As part of the arrangement, the operating entity may maintain the infrastructure, and periodic major maintenance may be required to enhance or extend the life of the infrastructure.

Topic 853 applies to operating entities when they enter into a service concession arrangement with a public-sector grantor who both:

  • Controls or has the ability to modify or approve the services that the operating entity must provide with the infrastructure, to whom it must provide them, and at what price.
  • Controls, through ownership, beneficial entitlement, or otherwise, any residual interest in the infrastructure at the end of the term of the arrangement.
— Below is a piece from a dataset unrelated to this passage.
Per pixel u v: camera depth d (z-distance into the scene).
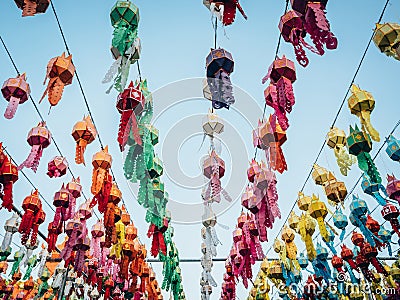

In a service concession arrangement within the scope of Topic 853, the operating entity should not account for the infrastructure as a lease or as property, plant, and equipment. Instead, the operating entity should refer to other ASC topics to account for various aspects of a service concession arrangement.

For example, an operating entity should account for revenue relating to construction, upgrade, or operation services in accordance with Topic 605, Revenue Recognition, or Topic 606, Revenue From Contracts With Customers.

The provisions in the update are illustrated by an example in which a public-sector entity grantor (such as a government) enters into an arrangement with an operating entity that is to provide general maintenance of a toll road that is used by a third party (drivers). The update clarifies that the grantor (the government)—not the drivers—is the customer of the operation services in all cases for service concession arrangements within the scope of Topic 853.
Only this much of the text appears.